Lexington is the center of Kentucky's famed horse breeding industry, and the area is dotted with pristine farms surrounded by bright white wooden fences. The nearby Keeneland Race Course was the site of several news briefings.

WEATHER NOT A FACTOR

The predawn weather was not likely a factor in the crash, Comair President Don Bornhorst said. The plane, obtained new in January 2001, had a clean maintenance record and the crew was well-rested and familiar with the aircraft, which had performed 12,048 takeoff and landing "cycles," he added.

Airport director Michael Gobb said the shorter runway was not lighted, while work to repave and refurbish the longer one had been completed last week.

Comair started in Cincinnati in 1977 as a small commuter airline, then began its partnership with Delta in 1984 and became a wholly owned subsidiary in 2000. It has 168 CRJ jets and operates 920 daily flights to 110 U.S. cities, Canada and the Bahamas.

Delta entered bankruptcy in September 2005.

The plane's flight data recorder and cockpit voice recorder were both recovered, officials said.

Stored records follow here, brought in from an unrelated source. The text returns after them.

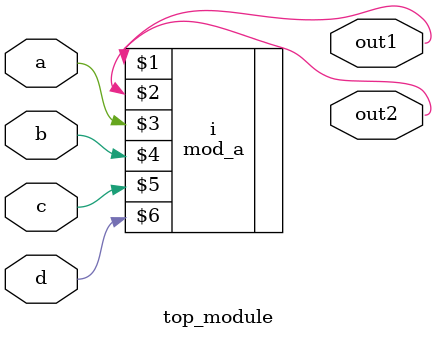
<source format=v>
module top_module ( 
    input a, 
    input b, 
    input c,
    input d,
    output out1,
    output out2
);
    mod_a i (out1, out2, a, b, c, d);
endmodule

</source>
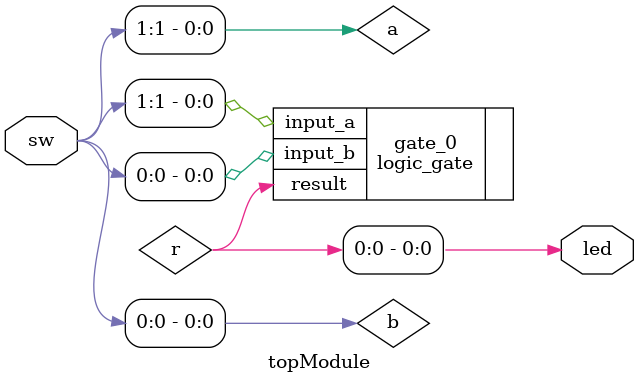
<source format=v>
`timescale 1ns / 1ps


module topModule(
    input[1:0]sw,
    output[3:0]led
    );
    
    wire a,b;
    wire r;
    
    assign a = sw[1];
    assign b = sw[0];
    assign led[0] = r;
    
    
     logic_gate gate_0 (
        .input_a(a),
        .input_b(b),
        .result(r)
    );
    
endmodule

</source>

The last major U.S. airline crash involved an American Airlines jetliner that crashed in Queens, New York, in November 2001, killing 265 people.

The most recent crash involving a U.S. commercial airliner also involved a feeder carrier, Air Midwest. That plane crashed and burned immediately after takeoff in North Carolina, killing 21, in January 2003.

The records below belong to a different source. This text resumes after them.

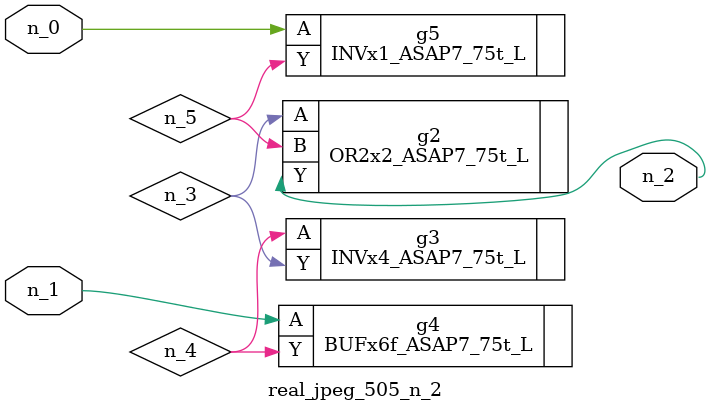
<source format=v>
module real_jpeg_505_n_2 (n_1, n_0, n_2);

input n_1;
input n_0;

output n_2;

wire n_5;
wire n_4;
wire n_3;

INVx1_ASAP7_75t_L g5 ( 
.A(n_0),
.Y(n_5)
);

BUFx6f_ASAP7_75t_L g4 ( 
.A(n_1),
.Y(n_4)
);

OR2x2_ASAP7_75t_L g2 ( 
.A(n_3),
.B(n_5),
.Y(n_2)
);

INVx4_ASAP7_75t_L g3 ( 
.A(n_4),
.Y(n_3)
);


endmodule
</source>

The Kentucky crash appeared to be the second-worst in terms of fatalities involving a jet built by Bombardier, the world's third-largest civil aircraft maker.

In November 2004, 47 passengers and six crew members died in the crash of a Bombardier regional jet flown by China Eastern Airlines in Baotou, in China's northern Inner Mongolia region. One person was killed on the ground.

Flights resumed at Lexington's 64-year-old airport, which serves half a dozen carriers, a few hours after the crash.